Journalism runs in my family.
My youngest brother, Don Bott, has been teaching high school journalism in our hometown of Stockton, California, for a long time. He’s a superb teacher, as evidenced by his receipt in 2002 of the National High School Journalism Teacher of the Year award (the award is co-sponsored by the Columbia Scholastic Press Association, the Poynter Institute for Media Studies and The Wall Street Journal Classroom Edition). Later this week, he’s taking a group of his students to Phoenix for the annual convention of the Journalism Education Association, where he’ll receive the 2009 Diversity Award.
But I think he’s most proud of a profile written by a former student who is now the online editor of his hometown paper; the profile was published in today’s Stockton Record. Here’s a sample:
"He wants us to reach out to people who we’d never thought to before," said Arianna Perez, 16. "He wants us to see what their story is, to bring out what’s under the surface."
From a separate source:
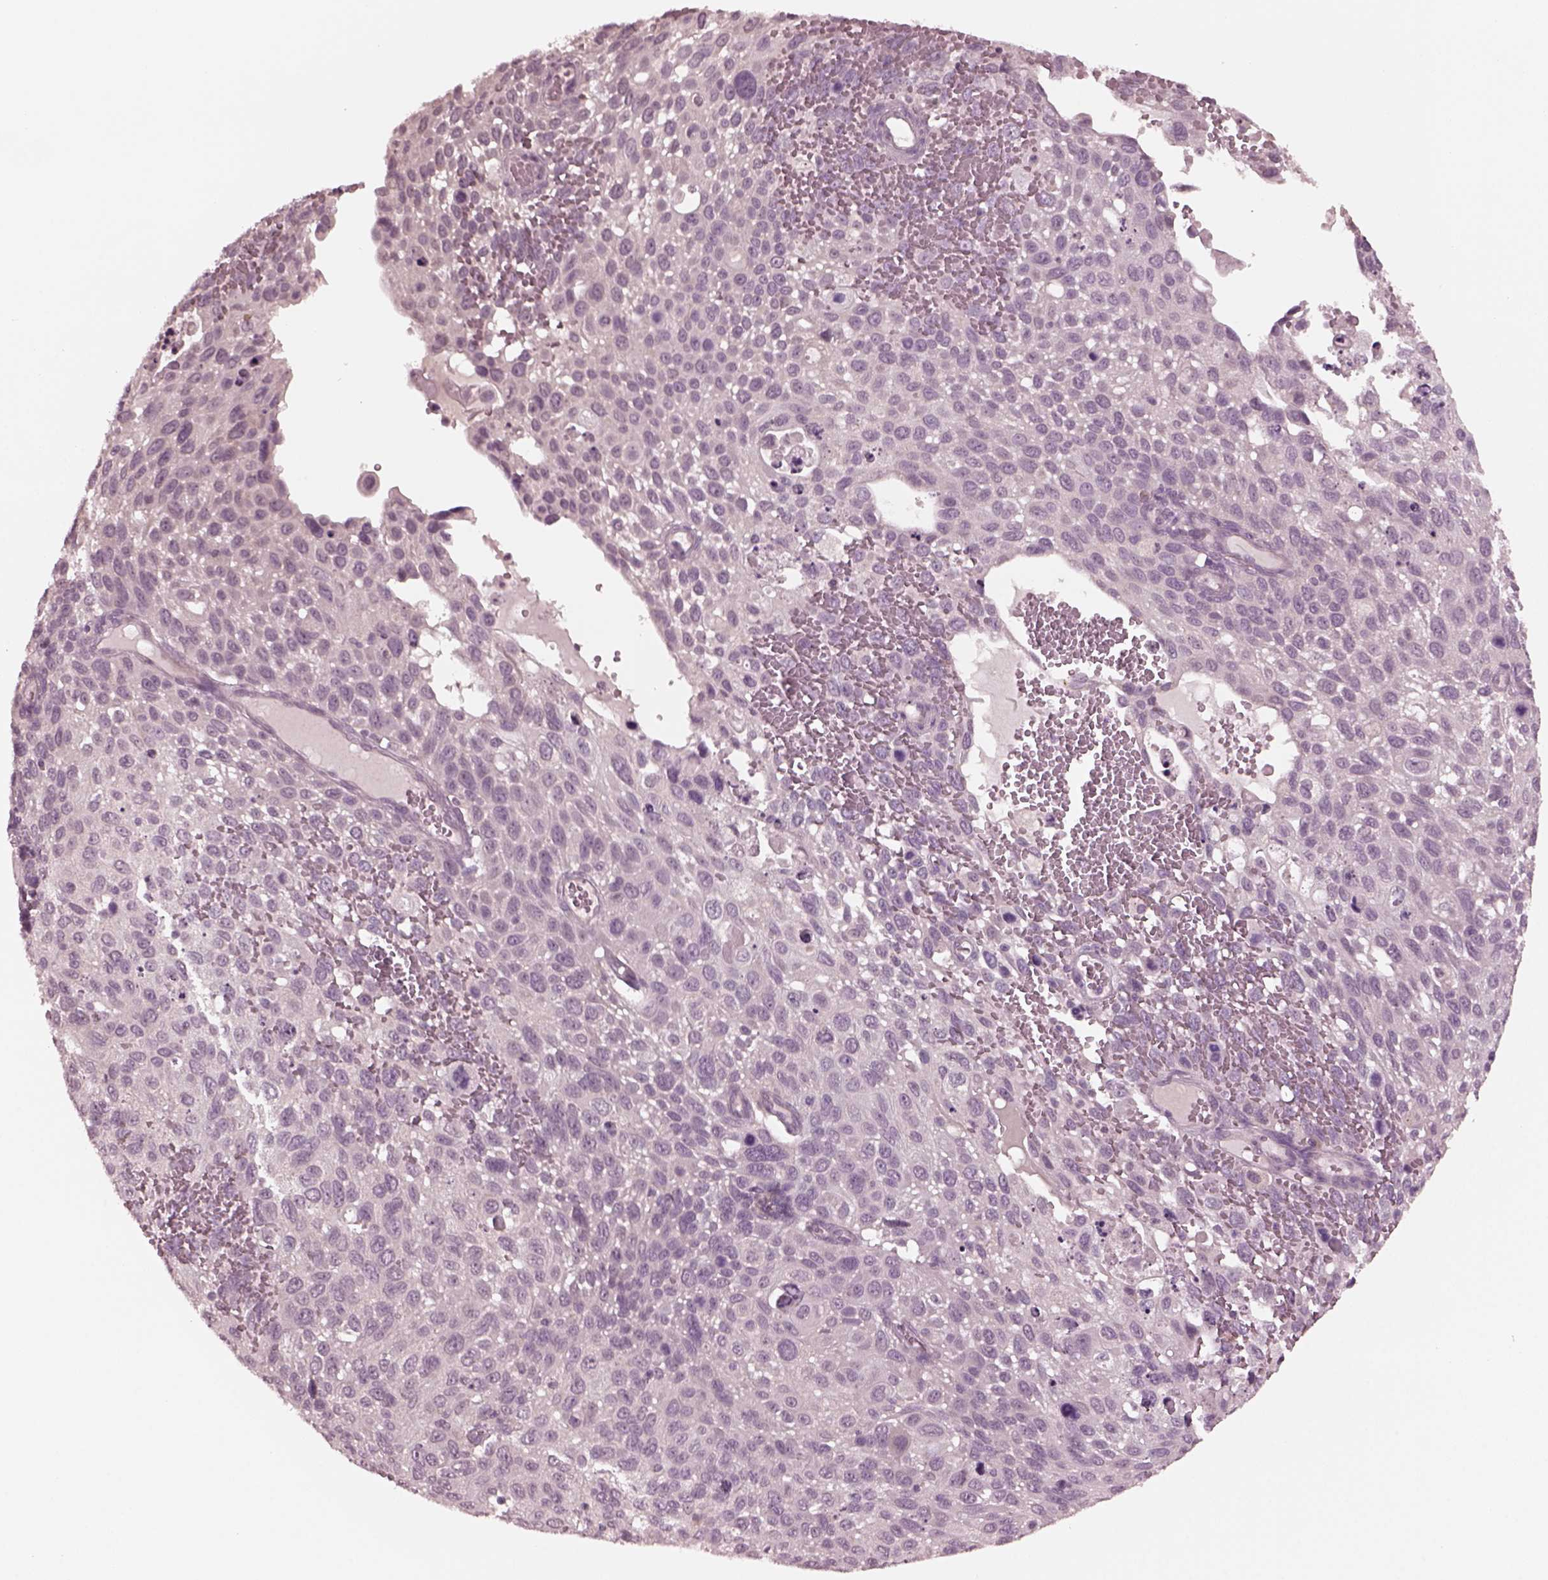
{"staining": {"intensity": "negative", "quantity": "none", "location": "none"}, "tissue": "cervical cancer", "cell_type": "Tumor cells", "image_type": "cancer", "snomed": [{"axis": "morphology", "description": "Squamous cell carcinoma, NOS"}, {"axis": "topography", "description": "Cervix"}], "caption": "Tumor cells show no significant staining in squamous cell carcinoma (cervical).", "gene": "RGS7", "patient": {"sex": "female", "age": 70}}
Chelsea Collura, 15, said Bott pushes students to explore Stagg’s vast diversity, making their reporting more reflective of the campus.
"We have students from all over," Collura said. "We get better stories when we explore."
Take, for example, the cover story in the edition scheduled for release Friday. It’s about how the recession is impacting students on campus.
Bott said most of Stagg’s students don’t think about how their peers are being affected when parents have no money to put food on the table or make ends meet.
He encouraged his journalism students to reach out to that population of the campus.
This isn’t new. His students often tackle niche populations on the campus of 1,800, while reporting the big-picture stories.
"You can’t just do the same things all the time," said Samantha Espinoza, 17. "You have to change it up."
At Stagg, it’s not uncommon to have 10 or more nationalities and ethnic backgrounds in one room at any given time.
The students get it.
"We come from different backgrounds and we come from different cultures," said Lissette Rodriguez, 16. "We are able to see our school through different eyes."
And Bott helps them see potential in themselves they wouldn’t otherwise.
Nicely done, little brother. We’re all proud of you.